Comparison between these two regions and how they compare to Scotland:
A number of papers have stressed the difficulties of this comparison, in part because of the (different) difficulties of the surviving evidence, and how representative it is of change (is the Gallus Anonymous). And also that the evidence we do have is indicative of claims about change – and not necessarily descriptive of social reality – not the point. So one thing that occurred to me is to do the thing that Wojtek was like no we are not going todo this – is the archival survey- being explicit about the structures of power and accidents of survival which give us what we have. In Scotland most of our twelfth-century material is mostly late medieval predominantly monastic archive-creation. What can we do with that?
Comparison not just across polity but also across type of source: Not look for unity of imagery: importance of saints in some sources (e.g. sagas) but not coinage (not until the 16th century): need an explanation / hypothesis for that difference? (E.g. in Scotland, seals are the way in which particular images – e.g. Columba minority seal and Andrew under the guardians). But not coins – like in Norway in Scotland, Scottish coins not the only legal tender until the fourteenth century. Importance of local saints in Norway but less so in Poland until later? Vs Scotland, clear examples of local saints – with the universalising ones of the 12th century – in which Scotland is much more at the front of what is cool monasticism, for example.
Very important in comparisons, therefore are Wojtek’s and Roman’s ideas about different styles of political culture. Different Dominant ideas are stressed – why do we have these differences- why is the idea of the Rex iustus so key in Norway, and less stressed (although assumed) in Poland? (And indeed in Scotland – although you obviously have the reputation of David I? ).
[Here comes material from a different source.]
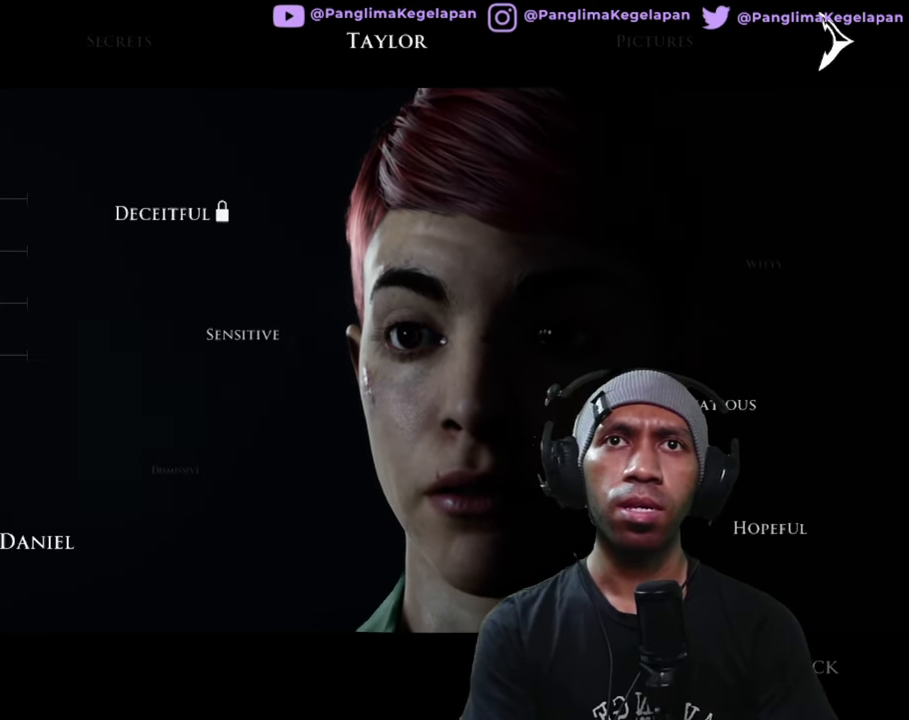
{"buttons": ["R2"], "left_stick": "center", "right_stick": "center", "button_events": []}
Comparative vocabularies of authority. Benjamin and Pawel’s ideas about warrior to knight, as well as the difficulties in thinking in those terms.  But this does bring to the fore the question of the stability and universality of Latin vs vernacular terms. Thinking in Latin? What are the vernacular words which get kept and survive through Latin – vs Norway where were have a vast richness of vernacular material? And when words are kept in Latin? Why? And How? What about transliteration, transposition, etc? Scotland – idea of territorialisation as the dominant idea in the later twelfth century – new Latin vocabulary – vs other words that are kept, still have relevance, and have such strong legal meaning that they resist translation.
III: Importance of comparison – two-way comparison. Does this over-emphasise difference? Sociological importance of three. What and why might another polity or elite authority be included and on what justification (and would it be one of the ‘centre’, perhaps the papacy…)?  Are we looking at time-lags? Probably not. Is it on the so-called periphery that the aims of the ‘centre’ are most clearly realised—need a centre-periphery sense in order not to illuminate the periphery (as in the Europeanisation model) but to illuminate the centre, so particularly important for a more political, critical history of the papacy? Equally, to what extent are many choices in some way structured by wider geopolitics and institutional structures? Question of competitions against more powerful neighbours??? Poland as part of an imperial tradition. Polish history – subsumed by idea of translatio imperii. Carolingians, Ottomans Piasts.
Cf. Scotland where idea of antiquity gradually avoids the idea or does not make dominant of English translatio imperii, even if there is the raw material to do so (and indeed, this was done in the thirteenth century)]. And Steffen and Grzegorz idea that actually one potential explanation for the lack of native cults in 12th century Poland might be because it has a clear disocesan structure imposed; and this is also a question that resonates for the Scottish material- the extent to which you have new diocesan provinces in the 11th/early 12th centuries which plugs the Scottish church into wider communication networks.